[Metin Parçası]
Kardemir Çelik, sürdürülebilir yatırım vizyonu ile küresel rekabette öne çıkıyor
Sanayi yolculuğuna 1968 yılında Denizli’de ilk üretim tesisi ile başlayan Kardemir Çelik, bu gün 7 üretim merkezinde imal ettiği kaliteli çelik ile Türkiye ve globalde öne çıkan markalar arasına girmeyi başarmıştır. Ege Bölgesi’nin 10’uncu büyük sanayi kuruluşu ve Türkiye’nin 500 büyük sanayi kuruluşu arasında 110’uncu sırada yer alan ve 110 ülkeye ihracat yaptıklarını söyleyen Kardemir Çelik Yönetim Kurulu Üyesi Özlem Bakırel ile gerçekleştirdiğimiz keyifli röportajda şirketin 2025 vizyonunu hedeflerinin yanı sıra Türkiye ve dünyada sektörün geleceğini konuştuk.
Firmanızı kısaca tanıtıp, demir-çelik sektöründeki faaliyetlerinizden bahseder misiniz?
Sektör yolculuğumuz 1968 yılında, kurucumuz, rahmetli babamız Nevzat Karalp’in önderliğinde Denizli’de günde 2 ton kapasiteli küçük bir işletmeyle başladı.
Bugün İzmir Aliağa’da bulunan bir fabrikamızda elektrikli ark ocağıyla hurdadan kütük demiri yani sıvı çelik üretimi yapıyoruz. Diğer bir fabrikamızda kangal filmaşin ve inşaat demiri üretmekteyiz.
“110’dan fazla ülkeye ihracat gerçekleştiriyoruz”
İzmir Aliağa’da 2 adet Profil Fabrikamızda ve ile Denizli’de bulunan Profil Fabrikamızda profil demiri üretiyoruz. Aynı zamanda hava ayrıştırma tesisi, toz toplama tesisi, karbon üretim tesisi, rüzgâr ve güneş enerjisi santralleri sayesinde yeşil enerjiyle son nihai ürüne kadar üretim gerçekleştiren çok yönlü bir şirketiz. Ege Bölgesi’nin 10’uncu büyük sanayi kuruluşuyuz. Türkiye’nin 500 büyük sanayi kuruluşu arasında ise 110’uncu sırada yer alıyoruz. 110’dan fazla ülkeye gerçekleştirdiğimiz ihracatla Türkiye’nin en büyük 1000 firması sıralamasındaki konumumuzu da her geçen yıl güçlendiriyoruz.
“Yatırımlarımızla global arenadaki yerimizi daha da sağlamlaştırmayı hedefliyoruz”
Firmanız açısından 2024’ün üretim ihracatını değerlendirebilir misiniz? 2025 yılı için hedeflerinizi paylaşır mısınız?
Kardemir Çelik olarak demir, filmaşin ve inşaat demiri ile kütük demir üretimimiz 2023 yılında toplam 1 milyon 401 bin tonu geçti. Toplam üretimimizin, Türkiye’nin ham çelik üretimi içindeki payı ise yaklaşık yüzde 4,2 civarında oldu.

[Verilen Problem 1]
Röportaja göre aşağıdaki soruları yanıtlayınız.
(a) Şirketin sanayi yolculuğu hangi yıl ve hangi ilde başlamıştır?
(b) Şirket, Türkiye'nin 500 büyük sanayi kuruluşu arasında kaçıncı sıradadır?
(c) Şirketin toplam üretiminin Türkiye'nin ham çelik üretimi içindeki payı yaklaşık yüzde kaçtır?

(Bir veri kümesinden alınan kayıtlar)
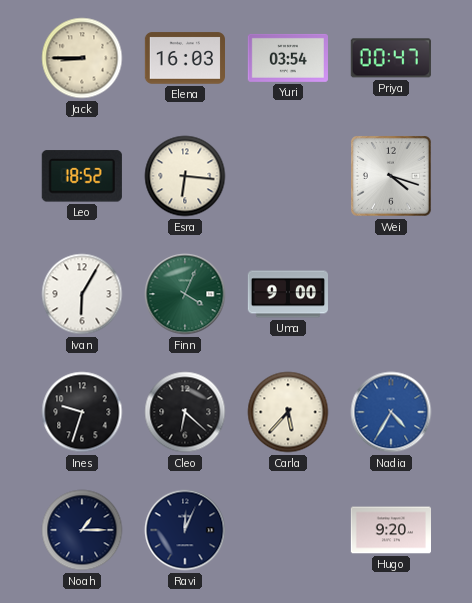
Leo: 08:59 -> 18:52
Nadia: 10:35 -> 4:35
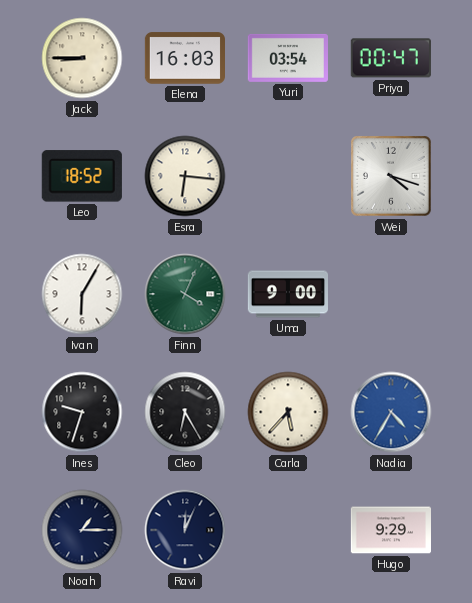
Cleo: 6:22 -> 6:25
Hugo: 9:20 -> 9:29
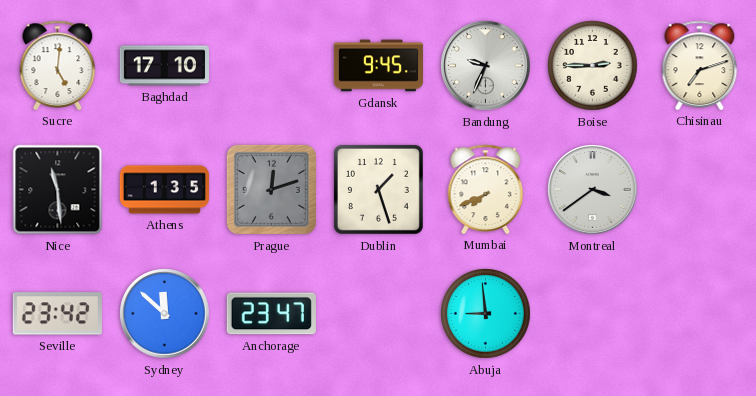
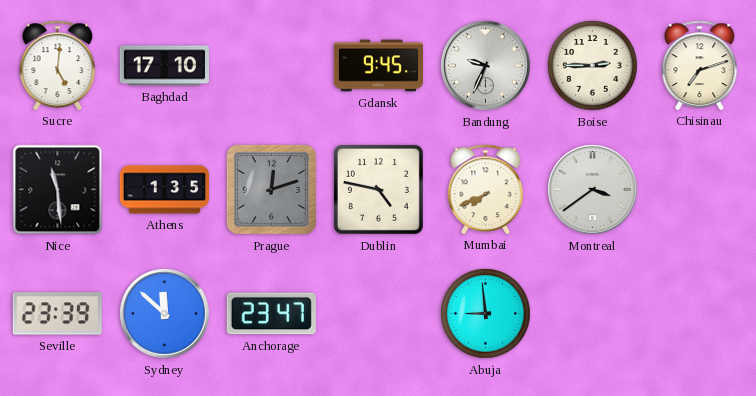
Dublin: 1:27 -> 4:47
Seville: 23:42 -> 23:39
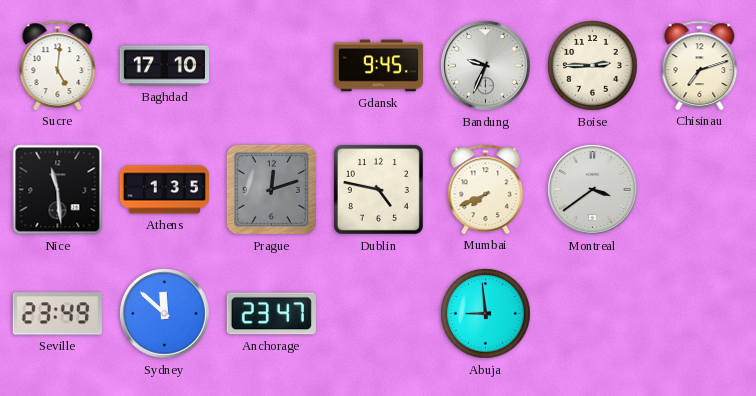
Seville: 23:39 -> 23:49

[Verilen Problem 2]
Yukarıdaki kayıtlarda yer alan satırların hepsini değiştirmeden geri veriniz. Resimleri yanıtınıza almayınız.

[Alıştırma Çıktısı 1]
(a) 1968 yılında, Denizli'de.
(b) 110'uncu sırada.
(c) Yaklaşık yüzde 4,2.

[Alıştırma Çıktısı 2]
Leo: 08:59 -> 18:52
Nadia: 10:35 -> 4:35
Cleo: 6:22 -> 6:25
Hugo: 9:20 -> 9:29
Dublin: 1:27 -> 4:47
Seville: 23:42 -> 23:39
Seville: 23:39 -> 23:49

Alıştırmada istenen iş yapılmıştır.